Notas finais – e o sertão permanece

Tempo passou, frei São Vitor e frei Gil ficaram apenas nos registros de viajantes,

apenas Pe João esta na lembrança do povo, que costumeiramente se refere a cidade como

Boa Vista do padre João. Mas a relação entre igreja e estado continua presente. No inicio do

XXI uma intriga entre o bispo e o prefeito da cidade por ocasião a festa da padroeira

reacende a belicosidade entre as duas esferas. Em virtude da ingestão de bebida alcoólica e

brigas, o bispo proíbe a venda a consumo da mesma durante a semana em que se realiza a

novena da padroeira N. S. da Consolação no pátio da igreja. Após a reza o povo se reúne

para o leilão de prendas oferecidas pela população. Cada noite é organizada e comandada

pelos noitarios. Comem, conversam, arrematam as prendas, saem do pátio da igreja se

dirigem aos bares para beber, por vezes eles estão a alguns passos do limite do sagrado, é só

cruzar a rua. Uma intriga cretina é verdade, pois sagrado e profano sempre estiveram lado a

lado. Pinga e vinho, sexo e abstinência, oração e fofoca, a missa do padre e as cartas do/a

pai/mãe de santo.

Todavia, os resquícios dessa colonização/catequização dominicana se perdura de

outras formas. Uma delas diz respeito à presença de azulejos com imagem de santo, na

maioria absoluta, uma imagem de Maria, nos muros das casas. Essas são versões mais

clássicas de um ideal religioso católico. Mas há também uma versão mais ‘moderna’ em que

a placa contém o numero da casa e uma frase bíblica tipo “o senhor é meu pastor, nada me

faltará”, que pode ser usada inclusive em casas evangélicas.

Os coronéis se foram, os enredos, como nos conta Rosa (1968), são outros, mas se

assemelham: “o senhor pense, o senhor ache. O senhor ponha enredo. Vai assim, vem outro

café, se pita um bom cigarro. Do jeito é que retorço meus dias, repensando assentado nessa

cadeira”.

Mas há quem defenda o contrario

“O que havia nos sertões da Província, não era, como proclamava a imprensa facciosa, o banditismo a serviço das ambições e dos planos ocultos dos dois partidos monárquicos em luta dissolvente e feroz em todo o País; mas , o que poderia chamar – caudilhismo literário. Esses caudilhos sertanejos, dentre os quais Leão Léda simbolizava um Maranhão o tipo mais representativo, não eram meros instrumentos nas mãos dos políticos, nem jagunços locais e cangaceiros ladravazes, assoldados para cometer distúrbios e massacres a fim de que triunfassem nas urnas candidatos às altas posições no Parlamento ou na administração do Império. Eles tinham, ao contrário, vontade própria e ideias e ideais mais ou menos justos ou justificáveis. E, acima de tudo, a causa principal das suas agitações e rebeldias, era que não suportavam a centralização do Império, garroteando as províncias asfixiando os municípios” (CABRAL, 1992, p.124).
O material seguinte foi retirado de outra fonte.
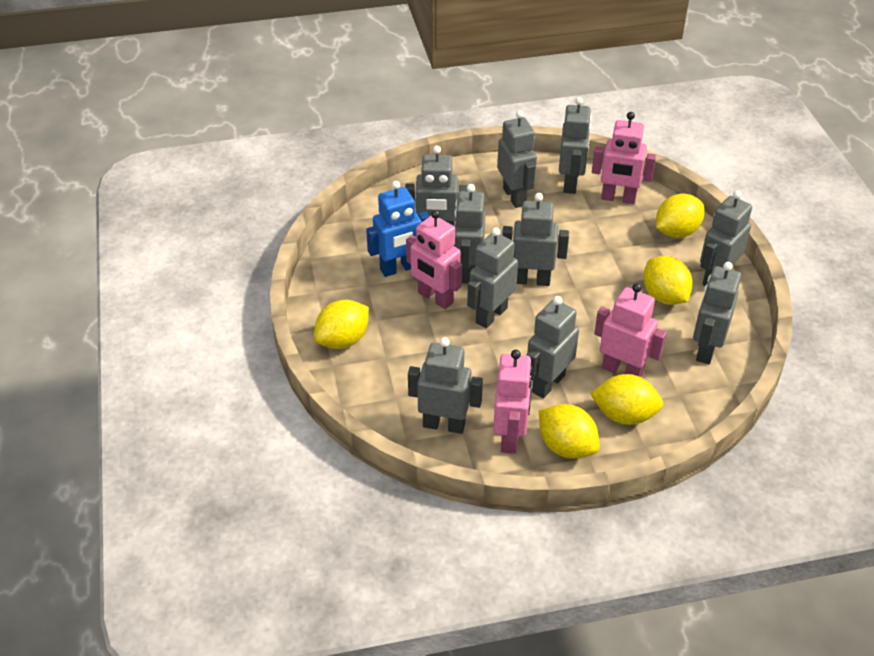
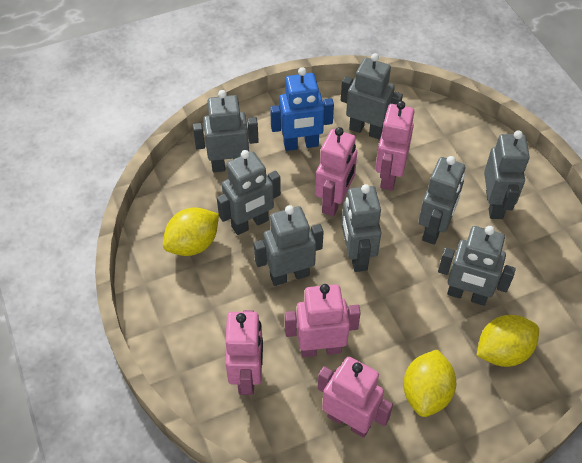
grey robot: 10 -> 8
pink robot: 4 -> 5
yellow lemon: 5 -> 3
A diferença entre o Pe. e outros estava no fato que este era filho da terra, pobretão,

sem terras, sem dinheiro e sem família influente, mas era carismático e com forte poder de

influencia sobre as gentes ignorante e religiosa. Estar longe do centro do poder e ter o apoio

da população lhe dava condições para retirar viveres, dinheiro e homens armados pelo

tempo que fosse necessário. É assim que ele comanda o sertão durante 50 anos. Tal como

Ze Bebelo de Grande Sertão: veredas ou Paulo Honório de São Bernardo, o conflito de Pe

João é ‘pacificar’ o sertão, conciliar sua tarefa profética com o poder de organizar a cidade,

estabelecer regras morais e administrativas.
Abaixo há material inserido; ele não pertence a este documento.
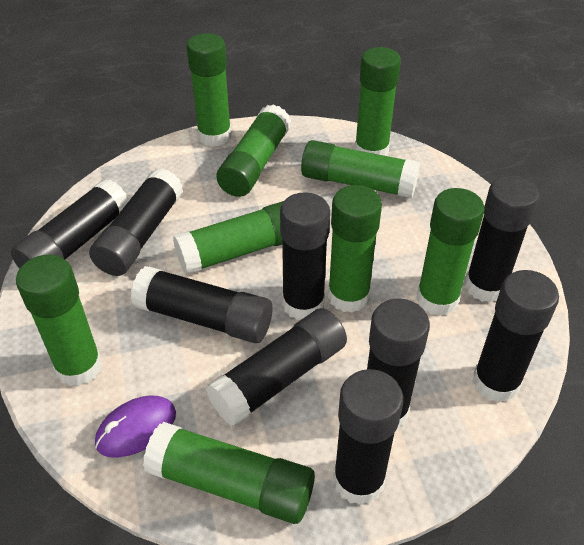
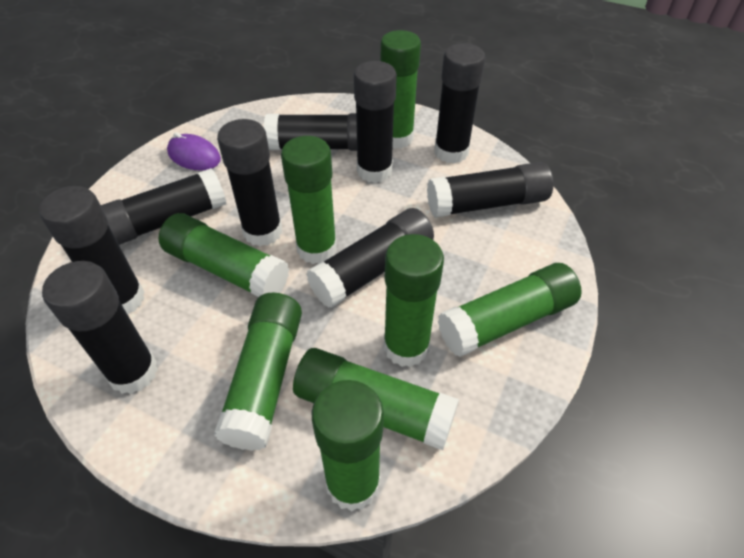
green glue stick: 9 -> 8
Essa relação estreita entre religiosidade e normatização da vida social acaba por

sacralizar o fato e as ligações humanas como pré requisito para a própria constituição da

sociabilidade (Durkheim apud Martelli. 1995.). e se fossemos buscar as admoestação de Pe.
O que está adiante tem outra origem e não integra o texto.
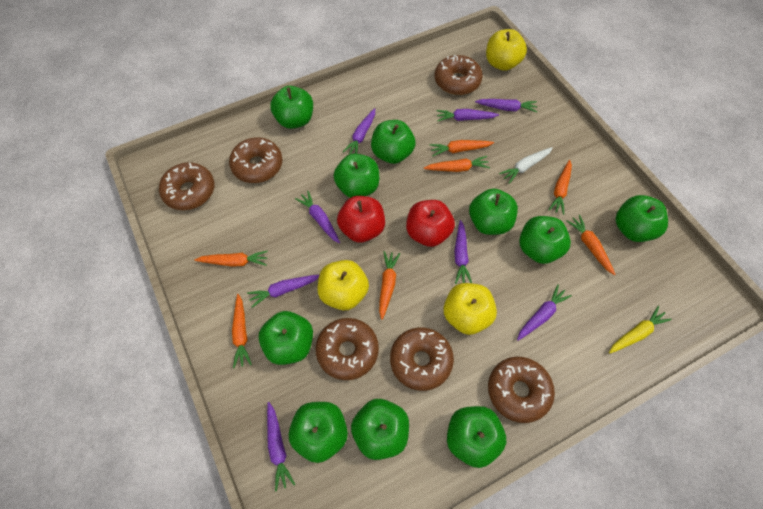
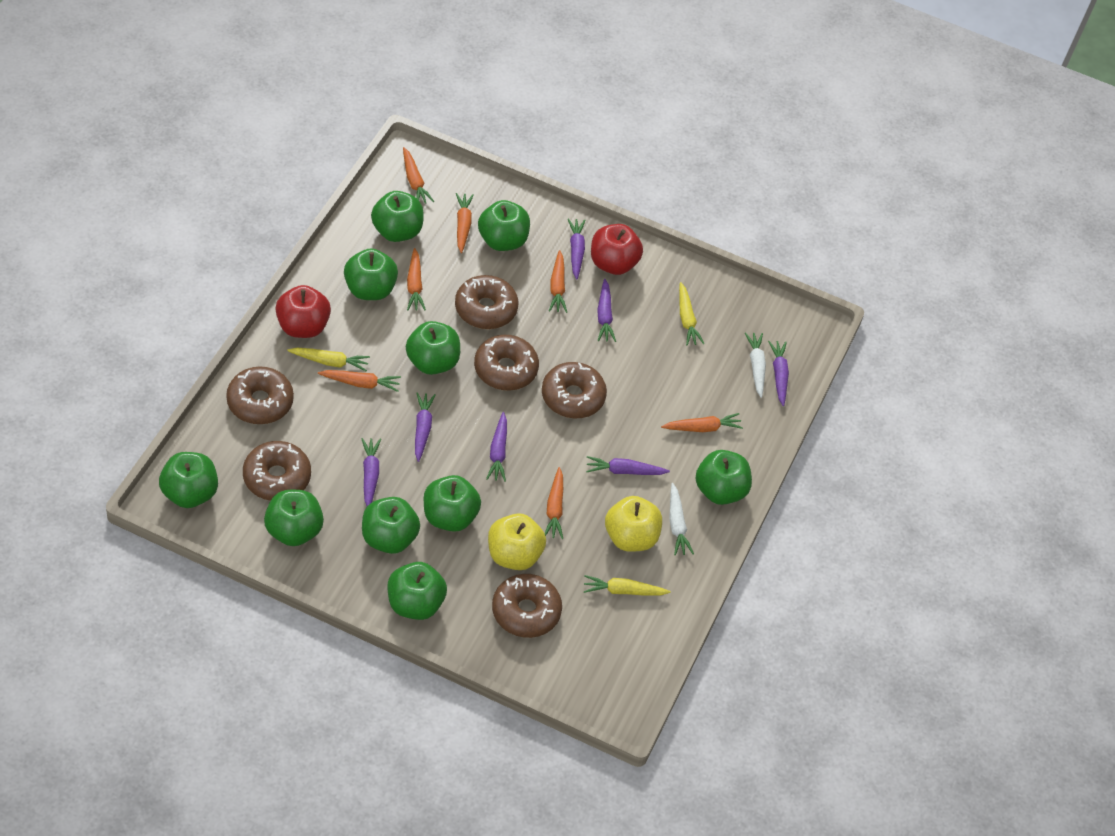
purple carrot: 8 -> 7
white carrot: 1 -> 2
yellow apple: 3 -> 2
yellow carrot: 1 -> 3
Vieira encontraríamos no sermão da páscoa de 1656: “as verdadeiras riquezas debaixo da

terra seriam as almas dos condenados, a elas os cristãos devem dedicar-se, se tantos

sacrifícios foram feitos para o encontro de substancias minerais, por que deixar tantas almas

preciosas se perderem nos rios, matos e cidades” (Vieira apud Quadros).